↓

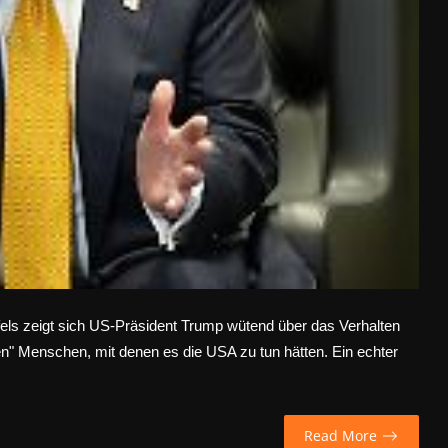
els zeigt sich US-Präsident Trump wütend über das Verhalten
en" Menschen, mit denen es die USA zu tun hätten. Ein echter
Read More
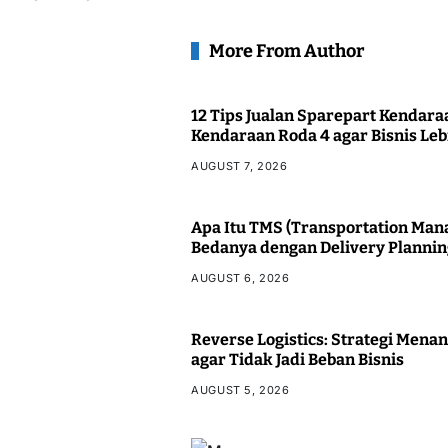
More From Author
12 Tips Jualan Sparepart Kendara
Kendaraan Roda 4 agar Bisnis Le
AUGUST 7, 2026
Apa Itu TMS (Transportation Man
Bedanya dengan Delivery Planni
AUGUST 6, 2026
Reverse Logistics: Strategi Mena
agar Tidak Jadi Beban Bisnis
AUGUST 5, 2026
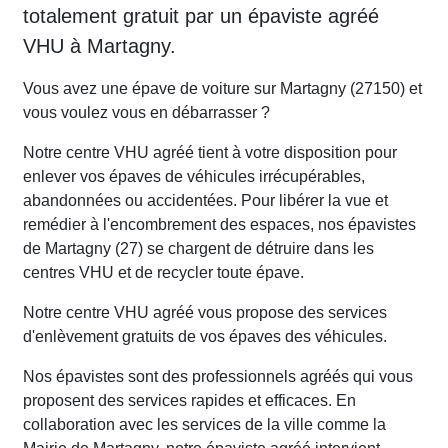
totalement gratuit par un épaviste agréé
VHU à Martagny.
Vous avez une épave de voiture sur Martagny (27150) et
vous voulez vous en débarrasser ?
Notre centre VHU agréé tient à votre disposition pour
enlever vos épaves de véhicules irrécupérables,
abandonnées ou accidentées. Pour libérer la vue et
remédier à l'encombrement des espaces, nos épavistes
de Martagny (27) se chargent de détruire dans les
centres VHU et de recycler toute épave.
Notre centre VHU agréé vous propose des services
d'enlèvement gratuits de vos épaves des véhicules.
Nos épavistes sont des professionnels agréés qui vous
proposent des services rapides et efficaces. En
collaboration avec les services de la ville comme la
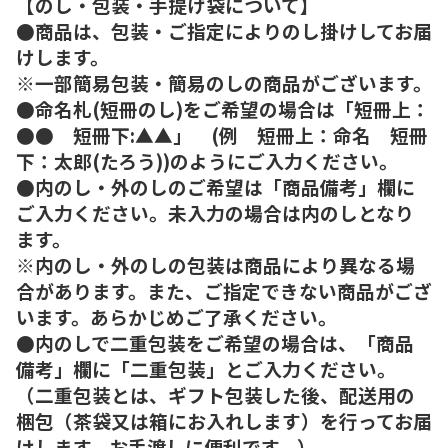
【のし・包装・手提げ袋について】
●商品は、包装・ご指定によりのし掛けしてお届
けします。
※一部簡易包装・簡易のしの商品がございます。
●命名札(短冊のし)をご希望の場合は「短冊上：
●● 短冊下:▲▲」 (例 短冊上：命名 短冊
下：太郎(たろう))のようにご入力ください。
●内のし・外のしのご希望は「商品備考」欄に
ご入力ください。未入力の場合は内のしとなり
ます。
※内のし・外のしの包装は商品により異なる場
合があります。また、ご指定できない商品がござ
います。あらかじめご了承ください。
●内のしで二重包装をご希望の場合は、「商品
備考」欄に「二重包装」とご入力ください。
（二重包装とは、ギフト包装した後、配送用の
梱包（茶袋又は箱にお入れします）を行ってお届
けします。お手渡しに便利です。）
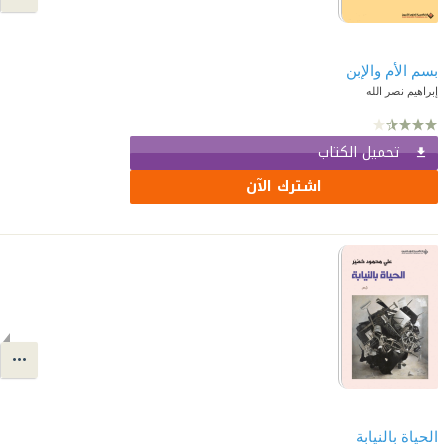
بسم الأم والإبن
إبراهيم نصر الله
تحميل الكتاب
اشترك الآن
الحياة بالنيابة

↑
↓

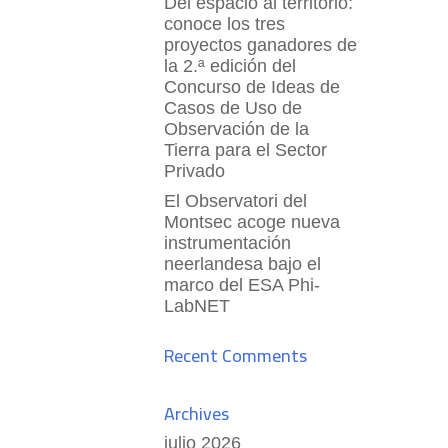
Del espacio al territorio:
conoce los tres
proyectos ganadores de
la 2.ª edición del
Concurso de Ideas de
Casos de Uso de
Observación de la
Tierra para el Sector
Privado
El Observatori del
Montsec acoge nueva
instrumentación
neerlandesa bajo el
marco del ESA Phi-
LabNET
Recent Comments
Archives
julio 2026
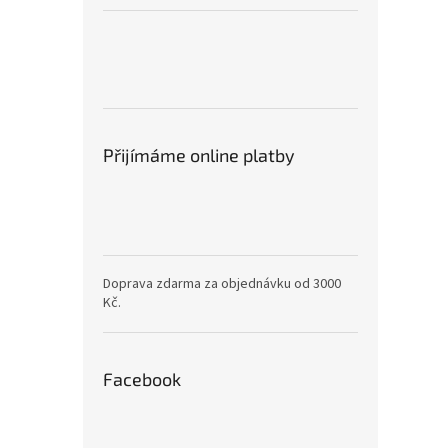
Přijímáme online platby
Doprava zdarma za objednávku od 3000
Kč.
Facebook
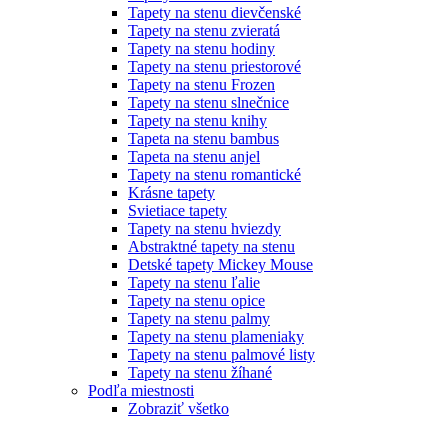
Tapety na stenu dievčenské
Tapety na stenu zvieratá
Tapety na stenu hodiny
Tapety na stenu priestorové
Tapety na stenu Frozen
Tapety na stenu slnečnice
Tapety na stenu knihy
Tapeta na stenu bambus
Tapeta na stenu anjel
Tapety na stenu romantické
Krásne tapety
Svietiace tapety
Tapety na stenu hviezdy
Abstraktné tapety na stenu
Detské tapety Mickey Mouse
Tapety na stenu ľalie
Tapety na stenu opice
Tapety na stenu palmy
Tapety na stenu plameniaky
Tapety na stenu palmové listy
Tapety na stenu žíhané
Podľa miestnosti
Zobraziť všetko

↑
↓

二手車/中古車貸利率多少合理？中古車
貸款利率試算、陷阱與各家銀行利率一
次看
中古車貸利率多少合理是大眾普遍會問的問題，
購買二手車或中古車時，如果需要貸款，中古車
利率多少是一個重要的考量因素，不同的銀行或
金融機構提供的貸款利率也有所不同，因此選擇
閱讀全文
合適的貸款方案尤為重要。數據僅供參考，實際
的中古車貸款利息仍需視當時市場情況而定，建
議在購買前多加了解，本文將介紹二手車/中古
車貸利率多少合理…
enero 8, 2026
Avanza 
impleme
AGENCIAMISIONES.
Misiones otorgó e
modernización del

↑

Required work
From the material above, copy exactly the lines between the line holding "貸款利率試算、陷阱與各家銀行利率一" and the line holding "modernización del", inclusive, and only those.

Exercise answer
貸款利率試算、陷阱與各家銀行利率一
次看
中古車貸利率多少合理是大眾普遍會問的問題，
購買二手車或中古車時，如果需要貸款，中古車
利率多少是一個重要的考量因素，不同的銀行或
金融機構提供的貸款利率也有所不同，因此選擇
閱讀全文
合適的貸款方案尤為重要。數據僅供參考，實際
的中古車貸款利息仍需視當時市場情況而定，建
議在購買前多加了解，本文將介紹二手車/中古
車貸利率多少合理…
enero 8, 2026
Avanza 
impleme
AGENCIAMISIONES.
Misiones otorgó e
modernización del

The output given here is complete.